### [Document section]

Court Opinion

ID: 9677058
Source: CourtListenerOpinion
Date Created: 2023-08-24 05:42:05.831063+00
Date Added: 2024-06-11T18:16:53.375876
License: Public Domain

McDONALD, Judge
(dissenting).
I respectfully dissent because I am constrained in this case to believe that the testimony of the State is such as does not comport with human experience and with reason.
The prosecutrix vividly demonstrated her physical prowess by twice “flooring” her assailant — not for raping her and not through fear of the knife but on account of the raincap being placed over her mouth and nose. She possessed this same ability and strength at the time of the intercourse a very few minutes earlier. Had she utilized her strength and approximate forty to fifty-pound weight advantage of her two hundred ten pounds over the appellant’s one hundred sixty or one hundred seventy-five pounds, she could and would have no doubt repelled his advances and put an end to his lustful desire to have intercourse with her. This, I think, was incumbent upon her to do. I feel that this case is controlled by our holding in Perez v. State, 50 Tex.Cr.R. 34, 94 S.W. 1036.

### [Assigned task A]
Decide whether each statement agrees with the dissenting opinion, answering yes or no and quoting the deciding words: (i) the prosecutrix weighed two hundred ten pounds; (ii) the prosecutrix floored her assailant through fear of the knife; (iii) the dissenting judge considers the case controlled by Perez v. State.
### [Assigned task B]
Retype the stretch of the dissenting opinion from "Court Opinion" through "(dissenting).".
### [Assigned task C]
Write what comes next in the dissenting opinion, picking up after its final sentence.

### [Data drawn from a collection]
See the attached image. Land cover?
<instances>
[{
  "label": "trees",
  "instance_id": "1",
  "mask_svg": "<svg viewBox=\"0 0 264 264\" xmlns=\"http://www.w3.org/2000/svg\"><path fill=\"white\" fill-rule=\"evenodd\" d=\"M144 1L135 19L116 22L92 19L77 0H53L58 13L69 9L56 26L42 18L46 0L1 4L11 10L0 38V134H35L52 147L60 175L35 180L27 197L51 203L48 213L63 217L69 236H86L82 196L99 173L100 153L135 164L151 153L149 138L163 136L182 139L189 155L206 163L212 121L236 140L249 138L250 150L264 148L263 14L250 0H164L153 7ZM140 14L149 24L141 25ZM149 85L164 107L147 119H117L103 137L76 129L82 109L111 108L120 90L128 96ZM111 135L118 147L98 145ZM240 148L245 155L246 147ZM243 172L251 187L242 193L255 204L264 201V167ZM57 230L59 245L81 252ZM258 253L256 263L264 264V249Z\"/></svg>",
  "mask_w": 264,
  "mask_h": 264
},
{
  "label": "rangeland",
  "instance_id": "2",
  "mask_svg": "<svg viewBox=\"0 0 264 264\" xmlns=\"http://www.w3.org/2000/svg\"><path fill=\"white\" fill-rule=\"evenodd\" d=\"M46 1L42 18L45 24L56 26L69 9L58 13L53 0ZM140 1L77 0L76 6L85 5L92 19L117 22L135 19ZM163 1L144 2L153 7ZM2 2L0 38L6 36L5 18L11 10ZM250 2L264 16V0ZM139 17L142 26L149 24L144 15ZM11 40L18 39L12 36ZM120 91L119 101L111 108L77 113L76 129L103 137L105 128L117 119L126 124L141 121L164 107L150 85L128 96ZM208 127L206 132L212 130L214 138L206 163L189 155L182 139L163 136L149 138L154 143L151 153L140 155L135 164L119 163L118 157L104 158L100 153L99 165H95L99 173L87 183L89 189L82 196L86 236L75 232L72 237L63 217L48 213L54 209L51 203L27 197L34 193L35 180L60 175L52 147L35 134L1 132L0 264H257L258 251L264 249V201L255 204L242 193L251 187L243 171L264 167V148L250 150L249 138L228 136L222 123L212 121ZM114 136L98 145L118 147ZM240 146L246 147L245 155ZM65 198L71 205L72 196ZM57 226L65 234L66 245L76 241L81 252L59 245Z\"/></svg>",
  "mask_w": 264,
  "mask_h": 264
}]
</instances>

### [Response A]
(i) Yes: "her two hundred ten pounds"
(ii) No: "not through fear of the knife but on account of the raincap being placed over her mouth and nose"
(iii) Yes: "I feel that this case is controlled by our holding in Perez v. State"

### [Response B]
Court Opinion

ID: 9677058
Source: CourtListenerOpinion
Date Created: 2023-08-24 05:42:05.831063+00
Date Added: 2024-06-11T18:16:53.375876
License: Public Domain

McDONALD, Judge
(dissenting).

### [Response C]
The evidence in Perez’s case, supra, is a great deal more cogent than in this case, for the reason that Perez, from the State’s testimony, had a pistol in his hand and laid it down by the head of the prosecutrix at the time of the commission of the offense. The material question in Perez was the sufficiency of the evidence to sustain the conviction. In a very able opinion, Judge Henderson, speaking for this Court, said:
“Threats apart, every exertion in her power under the circumstances must be made to prevent the crime, or consent will be presumed. Mooney v. State, 29 Tex.App. 257, 15 S.W. 724; Rhea v. State, 30 Tex.App. 483, 17 S.W. 931. In determining the sufficiency of the force, or the effect of the threat, when both are in proof, it is proper to consider the cogency which the threats may have contributed to the force to intensify the influence which the force may have imparted to the threat. Sharp v. State, 15 Tex.App. 171. Bass v. State, 16 Tex. [App.] 62. The mere formal statement of the prosecutrix that she did not consent will not be the criterion. Although some force be used, yet if she does not put forth all the power of resistance which she was capable of exerting under the circumstances, it will not be rape.”
It is evident from reading the opinion that the prosecutrix in Perez’s case, supra, was afraid; that she made or threatened to-make some smothered cry, and appellant threatened her.
It is my view that the State made a stronger case in Perez, supra, than they did in the case at bar. Perez reflects no attack upon the appellant by the prosecutrix, as we have in this case. The prosecutrix,, here, testified that she knocked the appellant down twice. While it is true, from her testimony, that she struck appellant and knocked him down twice after the attack had been made upon her by him, it does vividly portray her size, strength, and the resistance that she was capable of making. These pertinent evidentiary facts lead me to the inescapable conclusion that had the prosecutrix resisted commensurate with her strength and ability, there would have been no rape.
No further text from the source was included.